Hatta wrote:You don't have to beat Kurosawa to get the best ending. If you fail Kurosawa and beat Rostov, you still get the best ending. You don't actually even have to win any of the Venice missions to emerge victorious. Just beat all the Rostov missions and you win.
Yeah I know that. But it makes you take a detour to Rostov instead of heading straight to Venice.
One tip, you don't have to complete objectives in order. Sometimes you can avoid an ambush or asteroid field by visiting checkpoints out of order.

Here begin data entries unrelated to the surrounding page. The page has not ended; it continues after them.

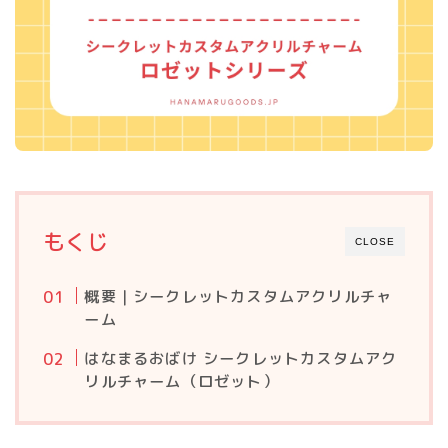
もくじ
CLOSE
概要｜シークレットカスタムアクリルチャ
ーム
はなまるおばけ シークレットカスタムアク
リルチャーム（ロゼット）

Indeed, this is an important one. I'd also like to add that a lot of missions don't require you to kill everything and sometimes missions have objectives that aren't crucial to success (though if you're trying to earn all of the medals you can you have to complete everything). If your mission is simply to patrol a bunch of way points and you find yourself shot to hell near the end of a mission and there are a bunch of enemies at the last point, just tag it and after burner the hell out of there.
Also you can eject, fail the mission and move on in most cases if you're not concerned with going through the game entirely on the "winning" path the whole time.

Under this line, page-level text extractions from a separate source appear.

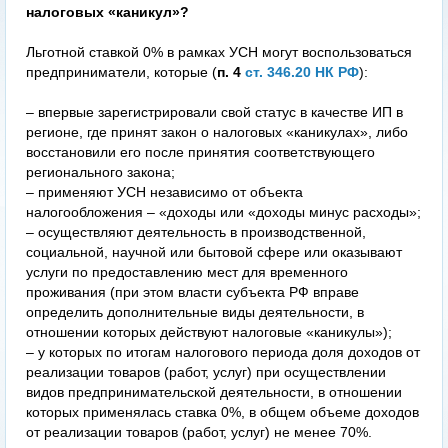
налоговых «каникул»?
Льготной ставкой 0% в рамках УСН могут воспользоваться
предприниматели, которые (
п. 4
ст. 346.20 НК РФ
):
– впервые зарегистрировали свой статус в качестве ИП в
регионе, где принят закон о налоговых «каникулах», либо
восстановили его после принятия соответствующего
регионального закона;
– применяют УСН независимо от объекта
налогообложения – «доходы или «доходы минус расходы»;
– осуществляют деятельность в производственной,
социальной, научной или бытовой сфере или оказывают
услуги по предоставлению мест для временного
проживания (при этом власти субъекта РФ вправе
определить дополнительные виды деятельности, в
отношении которых действуют налоговые «каникулы»);
– у которых по итогам налогового периода доля доходов от
реализации товаров (работ, услуг) при осуществлении
видов предпринимательской деятельности, в отношении
которых применялась ставка 0%, в общем объеме доходов
от реализации товаров (работ, услуг) не менее 70%.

ExedExes wrote:You're telling me. They were next to useless on the SNES, but as I was playing the McAuliffe scenario today, Paladin took out the Ralari while I was busy with the Krants. Now that's dedication!

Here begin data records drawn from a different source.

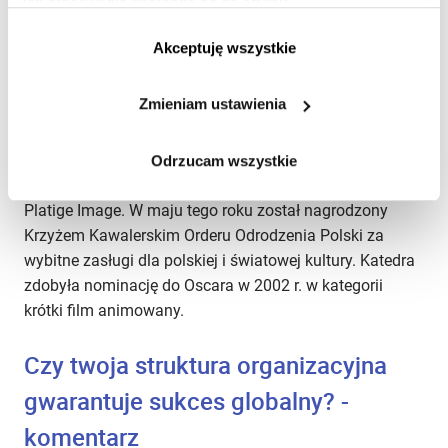
ich stosowania dostępne są na stronie
Tomasz Bagiński
https://www.ican.pl/prywatnosc
Akceptuję wszystkie
ZARZĄDZANIE
PREMIUM
Piotr Gozdowski
PL
Zmieniam ustawienia
Tomasz Bagiński jest reżyserem i scenarzystą filmów
animowanych, autorem Katedry, Sztuki spadania
i Animowanej Historii
Odrzucam wszystkie
Polski, pracownikiem renomowanego studia animacji
Platige Image. W maju tego roku został nagrodzony
Krzyżem Kawalerskim Orderu Odrodzenia Polski za
wybitne zasługi dla polskiej i światowej kultury. Katedra
zdobyła nominację do Oscara w 2002 r. w kategorii
krótki film animowany.
Czy twoja struktura organizacyjna
gwarantuje sukces globalny? -
komentarz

Paladin, Bossman and the ace pilot Iceman are probably my favorites. You've got to be careful with some of them like Maniac who just charge at the enemies with reckless abandon if you don't want to get anybody killed. Sometimes they manage to eject and survive but if they die, they're dead for good. I often order them back to the Claw if they're beaten up too badly.
This is something that later games did away with since they became more story-driven and thus it required the wingmen to stay alive unless it was part of the script for them to die, thus they always ejected. The first game is also the only one where you increase in rank and earn medals. I always enjoyed that feature since it really puts you in the shoes of your character.